Doctorado en Ingeniería Informática y de Telecomunicación

Programa Oficial de Posgrado en Ingeniería Informática y de Telecomunicación
Escuela Politécnica Superior, Universidad Autónoma de Madrid

Escuela Politécnica Superior                        


Miércoles, 14 de febrero de 2007, 15:00

Salón de Grados, Escuela Politécnica Superior, Universidad Autónoma de Madrid


Efficient methods for control of agents in a dynamical environment.

Prof. dr. H.J. Kappen   

Foundation for Neural Networks (SNN)

Department of Medical Physics and Biophysics

University of Nijmegen  (The Netherlands)


     

Abstract

One of the important challenges in robotics is to design control systems that allow robots to act properly in changing and unforeseen environments, for instance for robots in the home.  Existing approaches to this problem are most often rule-based, which has the disadvantage that all possible scenarios need to be anticipated. In this talk I propose the use of optimal control theory for robot action planning. In general, solving an optimal control problem is too complex to work in practice. However, I will introduce a class of non-linear stochastic control problems that can be efficiently solved using a path integral. In this control formalism, the central concept of cost-to-go or value function becomes a free energy and methods and concepts from statistical physics can be readily applied, such as Monte Carlo sampling or the Laplace approximation.
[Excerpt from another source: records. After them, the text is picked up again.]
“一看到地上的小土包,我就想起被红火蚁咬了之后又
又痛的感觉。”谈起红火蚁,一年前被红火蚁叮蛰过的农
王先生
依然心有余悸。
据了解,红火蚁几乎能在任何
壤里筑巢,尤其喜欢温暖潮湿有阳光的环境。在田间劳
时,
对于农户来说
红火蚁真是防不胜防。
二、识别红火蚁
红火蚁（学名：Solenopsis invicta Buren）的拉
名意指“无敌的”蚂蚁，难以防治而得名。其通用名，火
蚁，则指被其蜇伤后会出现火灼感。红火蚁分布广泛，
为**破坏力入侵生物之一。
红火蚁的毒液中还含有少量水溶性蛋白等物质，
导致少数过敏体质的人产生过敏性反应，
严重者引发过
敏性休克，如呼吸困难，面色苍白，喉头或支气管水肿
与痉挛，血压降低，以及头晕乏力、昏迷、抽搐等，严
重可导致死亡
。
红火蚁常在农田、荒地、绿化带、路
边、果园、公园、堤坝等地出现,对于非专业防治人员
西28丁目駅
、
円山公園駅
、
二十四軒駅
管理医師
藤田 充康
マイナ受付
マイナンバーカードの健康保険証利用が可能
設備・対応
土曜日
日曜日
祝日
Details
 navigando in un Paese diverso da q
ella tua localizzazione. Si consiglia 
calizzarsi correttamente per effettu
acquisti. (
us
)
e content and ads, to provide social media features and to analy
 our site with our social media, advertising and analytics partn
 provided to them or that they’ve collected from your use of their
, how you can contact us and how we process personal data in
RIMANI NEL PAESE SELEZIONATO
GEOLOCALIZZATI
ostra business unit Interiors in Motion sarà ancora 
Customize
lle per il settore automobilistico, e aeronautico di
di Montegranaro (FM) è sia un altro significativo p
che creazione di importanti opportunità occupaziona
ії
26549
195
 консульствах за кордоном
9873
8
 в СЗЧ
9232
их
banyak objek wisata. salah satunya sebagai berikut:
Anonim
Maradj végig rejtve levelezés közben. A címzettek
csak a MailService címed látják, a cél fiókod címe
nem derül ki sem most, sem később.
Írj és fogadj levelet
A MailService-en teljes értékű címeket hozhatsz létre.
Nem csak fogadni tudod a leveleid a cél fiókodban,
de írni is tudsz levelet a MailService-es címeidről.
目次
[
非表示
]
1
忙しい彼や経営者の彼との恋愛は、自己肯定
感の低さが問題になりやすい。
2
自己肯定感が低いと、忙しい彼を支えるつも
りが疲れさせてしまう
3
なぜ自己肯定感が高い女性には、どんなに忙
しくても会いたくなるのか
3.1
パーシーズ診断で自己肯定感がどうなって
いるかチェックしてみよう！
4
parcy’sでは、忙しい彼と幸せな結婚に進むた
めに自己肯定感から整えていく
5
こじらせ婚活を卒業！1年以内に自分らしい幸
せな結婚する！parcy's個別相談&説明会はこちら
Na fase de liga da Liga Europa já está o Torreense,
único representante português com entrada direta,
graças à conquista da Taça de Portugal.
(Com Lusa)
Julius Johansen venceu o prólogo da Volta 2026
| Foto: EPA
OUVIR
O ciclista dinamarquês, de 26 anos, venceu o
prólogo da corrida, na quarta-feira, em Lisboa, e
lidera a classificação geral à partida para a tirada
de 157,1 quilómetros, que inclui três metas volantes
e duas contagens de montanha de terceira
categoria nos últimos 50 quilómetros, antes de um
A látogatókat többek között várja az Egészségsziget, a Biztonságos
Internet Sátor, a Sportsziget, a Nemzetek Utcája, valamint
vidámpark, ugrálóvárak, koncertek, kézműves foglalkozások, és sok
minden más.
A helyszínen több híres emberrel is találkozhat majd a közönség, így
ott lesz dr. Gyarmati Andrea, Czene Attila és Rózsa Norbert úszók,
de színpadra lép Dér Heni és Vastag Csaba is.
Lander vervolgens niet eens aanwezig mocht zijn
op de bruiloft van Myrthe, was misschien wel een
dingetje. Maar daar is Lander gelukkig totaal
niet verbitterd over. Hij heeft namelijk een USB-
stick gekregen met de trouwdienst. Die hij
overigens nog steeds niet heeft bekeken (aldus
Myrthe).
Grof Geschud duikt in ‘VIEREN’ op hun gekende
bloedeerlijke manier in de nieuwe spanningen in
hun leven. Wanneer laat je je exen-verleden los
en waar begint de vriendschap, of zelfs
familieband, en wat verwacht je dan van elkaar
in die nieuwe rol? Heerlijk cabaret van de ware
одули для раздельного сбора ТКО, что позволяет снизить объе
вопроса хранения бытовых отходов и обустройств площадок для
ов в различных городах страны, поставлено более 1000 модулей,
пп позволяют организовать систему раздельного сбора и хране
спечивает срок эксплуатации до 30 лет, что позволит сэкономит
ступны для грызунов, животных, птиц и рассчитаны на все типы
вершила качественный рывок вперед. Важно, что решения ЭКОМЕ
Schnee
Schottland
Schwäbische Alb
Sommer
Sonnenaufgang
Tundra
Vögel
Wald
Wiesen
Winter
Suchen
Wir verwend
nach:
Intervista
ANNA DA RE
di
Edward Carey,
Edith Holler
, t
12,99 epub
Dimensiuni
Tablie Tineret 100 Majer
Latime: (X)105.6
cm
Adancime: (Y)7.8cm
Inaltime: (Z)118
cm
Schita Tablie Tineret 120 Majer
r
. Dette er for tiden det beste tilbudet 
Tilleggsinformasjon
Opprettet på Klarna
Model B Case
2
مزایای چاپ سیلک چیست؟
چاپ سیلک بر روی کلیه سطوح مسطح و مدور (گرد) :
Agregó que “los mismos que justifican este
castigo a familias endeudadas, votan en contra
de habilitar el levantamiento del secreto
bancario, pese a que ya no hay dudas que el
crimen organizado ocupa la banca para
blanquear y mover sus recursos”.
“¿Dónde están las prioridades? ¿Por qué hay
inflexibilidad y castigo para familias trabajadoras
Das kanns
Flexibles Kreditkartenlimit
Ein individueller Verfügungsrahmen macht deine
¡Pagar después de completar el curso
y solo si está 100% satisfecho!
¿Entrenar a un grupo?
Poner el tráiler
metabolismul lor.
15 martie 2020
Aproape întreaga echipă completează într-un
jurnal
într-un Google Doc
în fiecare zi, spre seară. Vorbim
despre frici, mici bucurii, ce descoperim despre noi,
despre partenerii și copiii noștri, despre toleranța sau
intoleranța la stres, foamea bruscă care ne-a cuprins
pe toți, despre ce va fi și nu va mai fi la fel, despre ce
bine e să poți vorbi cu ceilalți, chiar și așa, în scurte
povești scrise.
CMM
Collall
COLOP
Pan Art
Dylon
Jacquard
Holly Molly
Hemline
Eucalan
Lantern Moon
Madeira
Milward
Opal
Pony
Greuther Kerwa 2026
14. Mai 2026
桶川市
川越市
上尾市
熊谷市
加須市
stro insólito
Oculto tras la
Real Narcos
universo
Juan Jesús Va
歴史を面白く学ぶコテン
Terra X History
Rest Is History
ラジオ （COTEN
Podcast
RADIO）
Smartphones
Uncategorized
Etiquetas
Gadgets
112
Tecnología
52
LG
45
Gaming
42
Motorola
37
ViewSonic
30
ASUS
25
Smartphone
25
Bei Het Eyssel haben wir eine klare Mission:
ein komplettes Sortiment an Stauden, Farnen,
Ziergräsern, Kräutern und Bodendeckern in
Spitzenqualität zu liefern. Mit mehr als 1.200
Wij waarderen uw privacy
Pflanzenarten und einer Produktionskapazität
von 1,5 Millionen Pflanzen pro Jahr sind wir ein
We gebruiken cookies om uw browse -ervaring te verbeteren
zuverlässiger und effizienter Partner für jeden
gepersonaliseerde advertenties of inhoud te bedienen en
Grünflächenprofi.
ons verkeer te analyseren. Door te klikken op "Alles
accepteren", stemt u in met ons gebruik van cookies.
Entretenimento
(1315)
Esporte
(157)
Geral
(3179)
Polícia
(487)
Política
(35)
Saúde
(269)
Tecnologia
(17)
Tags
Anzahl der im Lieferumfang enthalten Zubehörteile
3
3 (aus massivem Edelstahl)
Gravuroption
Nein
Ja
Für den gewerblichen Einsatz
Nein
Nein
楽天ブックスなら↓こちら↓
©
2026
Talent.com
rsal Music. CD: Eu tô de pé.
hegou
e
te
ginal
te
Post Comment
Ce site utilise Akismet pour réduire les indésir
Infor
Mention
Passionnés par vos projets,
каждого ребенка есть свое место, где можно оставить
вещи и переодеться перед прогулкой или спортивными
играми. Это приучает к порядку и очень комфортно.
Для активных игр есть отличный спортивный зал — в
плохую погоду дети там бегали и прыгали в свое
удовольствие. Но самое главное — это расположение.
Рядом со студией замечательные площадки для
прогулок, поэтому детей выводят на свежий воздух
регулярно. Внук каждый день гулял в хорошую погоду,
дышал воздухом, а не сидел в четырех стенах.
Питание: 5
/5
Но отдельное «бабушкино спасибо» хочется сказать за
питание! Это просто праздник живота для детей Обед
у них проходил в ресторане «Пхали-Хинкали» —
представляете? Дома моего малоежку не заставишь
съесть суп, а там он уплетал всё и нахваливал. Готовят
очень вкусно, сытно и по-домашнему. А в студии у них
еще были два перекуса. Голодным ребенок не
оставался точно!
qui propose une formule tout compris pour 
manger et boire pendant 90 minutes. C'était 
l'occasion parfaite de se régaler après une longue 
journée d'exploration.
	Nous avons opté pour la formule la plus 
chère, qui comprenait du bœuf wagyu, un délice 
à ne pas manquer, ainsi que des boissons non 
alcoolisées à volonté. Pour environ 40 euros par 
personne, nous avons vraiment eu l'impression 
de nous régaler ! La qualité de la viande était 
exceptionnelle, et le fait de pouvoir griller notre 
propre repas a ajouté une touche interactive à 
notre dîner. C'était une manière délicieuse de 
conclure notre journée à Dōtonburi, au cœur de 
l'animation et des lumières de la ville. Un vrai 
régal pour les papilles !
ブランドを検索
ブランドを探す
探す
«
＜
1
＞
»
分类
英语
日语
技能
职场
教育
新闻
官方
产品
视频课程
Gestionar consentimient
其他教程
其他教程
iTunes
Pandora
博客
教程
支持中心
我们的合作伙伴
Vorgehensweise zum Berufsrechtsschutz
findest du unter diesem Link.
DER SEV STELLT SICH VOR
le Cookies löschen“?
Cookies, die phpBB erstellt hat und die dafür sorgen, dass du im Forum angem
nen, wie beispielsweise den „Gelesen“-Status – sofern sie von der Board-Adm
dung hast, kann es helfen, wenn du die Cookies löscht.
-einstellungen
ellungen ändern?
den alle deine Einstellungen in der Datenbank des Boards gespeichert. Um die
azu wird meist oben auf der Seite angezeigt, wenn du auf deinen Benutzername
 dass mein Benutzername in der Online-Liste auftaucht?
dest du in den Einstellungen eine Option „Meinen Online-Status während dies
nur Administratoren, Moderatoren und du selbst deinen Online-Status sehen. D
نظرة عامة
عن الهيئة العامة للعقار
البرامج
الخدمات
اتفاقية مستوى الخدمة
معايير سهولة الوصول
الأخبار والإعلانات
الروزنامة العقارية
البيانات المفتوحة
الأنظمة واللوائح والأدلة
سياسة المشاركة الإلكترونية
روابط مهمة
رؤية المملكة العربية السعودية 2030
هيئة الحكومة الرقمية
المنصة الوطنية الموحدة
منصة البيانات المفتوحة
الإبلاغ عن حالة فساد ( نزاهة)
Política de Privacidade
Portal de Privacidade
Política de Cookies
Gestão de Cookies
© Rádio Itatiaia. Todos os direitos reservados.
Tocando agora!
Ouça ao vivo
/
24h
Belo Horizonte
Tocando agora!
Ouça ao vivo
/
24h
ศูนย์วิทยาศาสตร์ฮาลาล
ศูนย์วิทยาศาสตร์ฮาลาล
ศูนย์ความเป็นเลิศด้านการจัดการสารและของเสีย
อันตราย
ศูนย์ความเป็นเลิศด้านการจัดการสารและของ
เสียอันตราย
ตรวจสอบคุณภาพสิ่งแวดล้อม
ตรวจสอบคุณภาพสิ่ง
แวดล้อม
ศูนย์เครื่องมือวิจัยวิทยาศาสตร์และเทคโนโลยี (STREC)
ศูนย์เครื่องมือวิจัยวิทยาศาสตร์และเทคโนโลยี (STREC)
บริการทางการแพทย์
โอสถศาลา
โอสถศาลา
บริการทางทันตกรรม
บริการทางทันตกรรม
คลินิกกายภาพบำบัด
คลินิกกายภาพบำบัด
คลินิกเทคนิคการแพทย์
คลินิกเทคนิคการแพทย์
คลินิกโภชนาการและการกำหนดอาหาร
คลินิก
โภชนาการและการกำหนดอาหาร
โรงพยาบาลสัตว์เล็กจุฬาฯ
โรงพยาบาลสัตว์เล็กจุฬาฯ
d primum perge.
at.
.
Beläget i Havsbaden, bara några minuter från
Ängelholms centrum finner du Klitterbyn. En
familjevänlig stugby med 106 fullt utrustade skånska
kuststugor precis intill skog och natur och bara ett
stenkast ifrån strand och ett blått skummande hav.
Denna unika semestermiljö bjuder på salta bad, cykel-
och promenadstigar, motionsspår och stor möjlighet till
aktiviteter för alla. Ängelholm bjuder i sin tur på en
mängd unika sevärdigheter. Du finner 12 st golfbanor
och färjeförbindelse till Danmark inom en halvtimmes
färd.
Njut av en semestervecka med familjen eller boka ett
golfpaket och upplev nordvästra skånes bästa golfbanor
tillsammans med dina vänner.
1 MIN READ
When applied to a receding horizon problem in a stationary environment, the solution resembles the one obtained by traditional reinforcement learning with discounted reward.  It is shown that this solution can be computed more efficiently than in the discounted reward framework. The main advantage of the path integral control method is that it can be applied to time-dependent tasks and is therefore of great relevance for modeling real-time interactions between agents. We propose to use opponent modeling to predict the near future behaviour of the environment, and show its feasibility in a multi-agent setting.

PDF presentation

Bert Kappen

Bert Kappen studied particle physics in Groningen, the Netherlands and completed his PhD in this field in 1987 at the Rockefeller University in New York. From 1987 until 1989 he worked as a scientist at the Philips Research Laboratories in Eindhoven, the Netherlands. Since 1989, he is conducting research on neural networks at the laboratory for biophysics of the University of Nijmegen, the Netherlands. Since 1997 he is associate professor and since 2004 full professor at this university. His group consists of 10 people and is involved in research on machine learning (stochastic processes, learning algorithms, probabilistic reasoning and several applications in collaboration with industry) and computational neuroscience.  His research was awarded in 1997 the prestigious national PIONIER research subsidy.  He co-founded in 1998 the company Smart Research, which sell prediction software based on neural networks. He has developed a medical diagnostic expert system called Promedas, which assists doctors to make accurate diagnosis of patients. Promedas is currently being commercialized through a new spin-off company. He is director of the Dutch Foundation for Neural Networks (SNN), which coordinates research on neural networks in the Netherlands. He organizes annual national conferences on machine learning and artificial intelligence.  He is author of approximately 120 publications.